After Austria was annexed to Germany in 1938, Bloch, like all other Jewish doctors, was restricted in the exercise of his profession; a short time later, however, he realized that he was apparently receiving preferential treatment. He was allowed to keep his downtown apartment, had no J stamped on his passport and did not have to mark his practice as “Jewish”. The Gestapo, however, confiscated the two thank you cards written by Hitler; although Bloch tried, he never got it back. The Gestapo told him that his case would be "handled" from Berlin. The National Socialists wanted to make Eduard Bloch an " honorary Aryan ", which would have enabled him and his family to continue living in Germany. But Bloch refused this rare award because he was not ready to betray his faith. The Gestapo then contented themselves with monitoring him.

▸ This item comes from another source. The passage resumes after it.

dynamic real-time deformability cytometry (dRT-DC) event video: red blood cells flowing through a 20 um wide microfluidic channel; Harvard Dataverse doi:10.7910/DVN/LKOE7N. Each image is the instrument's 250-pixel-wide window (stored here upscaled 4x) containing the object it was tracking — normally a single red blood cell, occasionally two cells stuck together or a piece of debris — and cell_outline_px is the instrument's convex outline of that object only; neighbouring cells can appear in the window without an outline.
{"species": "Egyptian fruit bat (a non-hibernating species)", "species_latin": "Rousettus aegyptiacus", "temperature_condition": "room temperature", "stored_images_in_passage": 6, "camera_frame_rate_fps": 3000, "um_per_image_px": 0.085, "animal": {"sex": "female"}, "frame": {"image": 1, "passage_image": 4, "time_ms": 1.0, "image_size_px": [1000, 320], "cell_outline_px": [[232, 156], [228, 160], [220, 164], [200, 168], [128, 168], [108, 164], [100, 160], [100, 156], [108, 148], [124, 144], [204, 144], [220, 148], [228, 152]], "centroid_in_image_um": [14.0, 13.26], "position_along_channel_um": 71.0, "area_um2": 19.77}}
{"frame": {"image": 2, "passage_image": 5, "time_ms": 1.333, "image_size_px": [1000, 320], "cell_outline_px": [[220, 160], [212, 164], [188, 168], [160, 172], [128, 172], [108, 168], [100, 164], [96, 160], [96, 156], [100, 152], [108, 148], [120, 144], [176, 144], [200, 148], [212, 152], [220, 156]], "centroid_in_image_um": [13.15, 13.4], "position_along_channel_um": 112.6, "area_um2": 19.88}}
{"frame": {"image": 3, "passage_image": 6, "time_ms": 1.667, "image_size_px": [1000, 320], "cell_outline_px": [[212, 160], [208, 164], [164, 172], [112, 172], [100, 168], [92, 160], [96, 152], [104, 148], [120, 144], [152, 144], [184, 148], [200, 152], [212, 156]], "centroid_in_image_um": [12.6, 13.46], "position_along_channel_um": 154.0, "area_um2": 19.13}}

However, since the living conditions were getting worse and worse and Bloch thought that he recognized from the reactions to his request to give him the two cards from Hitler that the protection of the dictator was limited, he decided to emigrate. In November 1940, the couple emigrated to the United States of America after other members of their family had left Germany a year earlier. Bloch no longer practiced his profession in the USA because his license to practice medicine was not recognized there.

He was interviewed by US agencies in 1941 and 1943 in order to gain deeper insights into the development of Adolf Hitler. Bloch himself published his memories of Hitler in Collier's Weekly as early as 1941 .

He was acquainted with Hedda Wagner , who was a patient and dedicated a novel to him. He himself was interested in books by James Fenimore Cooper and Karl May .

literature

  • Brigitte Hamann : Hitler's Vienna - apprenticeship years of a dictator . 7th edition. Piper, Munich 1997, ISBN 3-492-03598-1 , pp. 53-57.
  • Eduard Bloch: The Autobiography of Obermedizinalrat Eduard Bloch . In: JAS Grenville, Raphael Gross (eds.): The Leo Baeck Institute Year Book , XLVII (2002).
  • Brigitte Hamann: Hitler's noble Jew - the life of the poor doctor Eduard Bloch . Piper, Munich 2008, ISBN 3-492-05164-2 .

Web links

Individual evidence

  1. Rudolph Binion : ... that you found me: Hitler and the Germans, a psychohistory. Klett-Cotta, 1978, ISBN 3-129-10860-2 , p. 32.
  2. Wolfgang Zdral : The Hitlers: the unknown family of the Führer. Campus, 2005, ISBN 3-593-37457-9 , p. 45 ( limited preview in Google book search).
  3. "I will be forever grateful", article from December 6, 2008 by Ulrich Weinzierl on Welt Online
  4. Volker Ullrich: German history: "Your grateful Adolf Hitler" . In: The time . Retrieved December 11, 2011.